Paul Whitney Trousdale Jr. (1915 – April 9, 1990) was an American real estate developer. He is best known for developing the Trousdale Estates in Beverly Hills, California. He built over 25,000 homes in Southern California.

==Early life==
Paul Whitney Trousdale was born on a farm near Gallatin, Tennessee, in 1915. He grew up with relatives in New York City, Tennessee, and Los Angeles, California. He graduated from Los Angeles High School. He spent a year at the University of Southern California, then dropped out. At USC, he sold cars, clothes and automobile spotlights. He won a $5,000 college scholarship from the New York State Industrial Department, but decided to go traveling abroad with the money.

==Career==
Trousdale returned to Los Angeles, arriving broke in San Pedro. He started selling gum, and transitioned to real estate shortly after. By 1946, he founded the Trousdale Construction Company. He built tract homes and neighborhoods that came with churches and shopping centers, mostly in minority areas located in Long Beach, Wilmington, Compton and the San Fernando Valley. He borrowed money from Bank of America to finance his projects. The scale of his loans raised suspicions from its CEO, Amadeo Giannini, as his advances reached US$8,000,000, although this only accounted for one fourth of the entire financing of his real estate projects. In 1946, Gianninni visited him in his office in Westwood Hills, as Trousdale had already borrowed $30 million and was asking for an additional $50 million. After his visit, he granted him the loan. His firm built "two houses per day, seven days a week" and he had three hundred houses under construction at any given time.
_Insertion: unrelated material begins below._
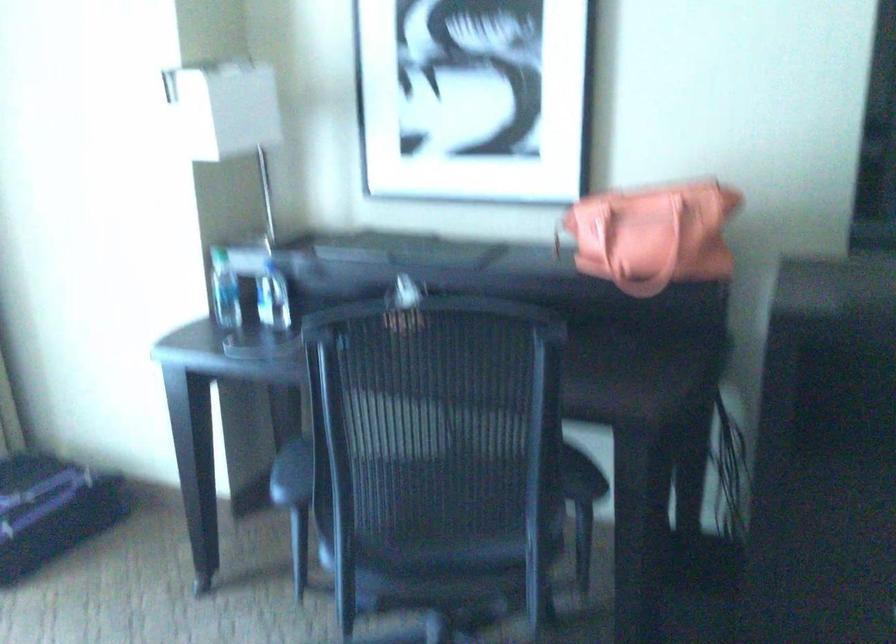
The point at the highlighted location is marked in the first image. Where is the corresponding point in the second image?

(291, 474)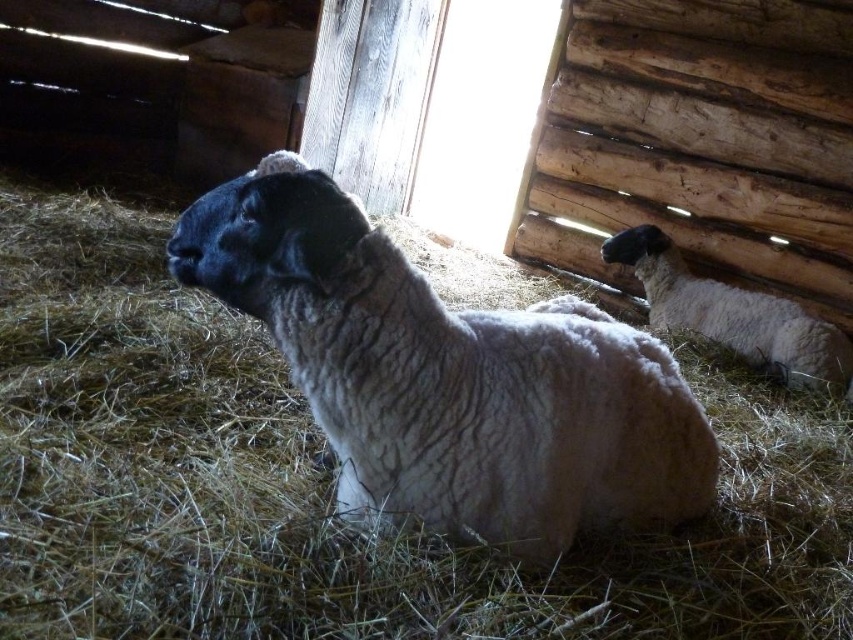
You are standing in the barn and want to move from the white woolen sheep at center to the white woolen sheep at right. Which direction should you move to reach the sheep at right?

The white woolen sheep at center is located below the white woolen sheep at right, so you should move upward to reach the sheep at right.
In 1954, he purchased the Doheny Ranch from Mrs. Lucy Smith Doheny Battson, wife of Edward L. Doheny, Jr. (1893–1929), son of oil tycoon Edward L. Doheny (1856–1935), and developed it into Trousdale Estates, later home to Elvis Presley, Frank Sinatra, Dean Martin, Tony Curtis and Ray Charles. He also developed Westdale and sold furnished properties in the new neighborhood. He also built the 22-story Beverly Towers, located at 9220 Sunset Boulevard. Additionally, he developed residential communities in Marin County, California, and in Palm Springs, California. Overall, he built more than 25,000 homes throughout Southern California. Outside California, he built a hotel on Waikiki in Honolulu, Hawaii, as well as residential communities in Hawaii.

Trousdale served on the board of trustees of the University of Southern California. He corresponded with President Ronald Reagan, who agreed with him that high interest rates were "the greatest stumbling block to economic recovery" and assured him that they would be lowered.

==Personal life==
Trousdale's first marriage was to Margaret Reid, whom he met at USC. They were married for 30 years, and had two daughters. He was married a second time, to Jean Vick, in 1954; they were married for nearly 30 years. His third wife was Adrienne Trousdale. His private residence in Palm Springs, California was designed by architect Allen Siple.

==Death==
Trousdale died in Santa Barbara, California on April 9, 1990, aged 75. He was buried in the El Camino Memorial Park in Sorrento Valley, San Diego.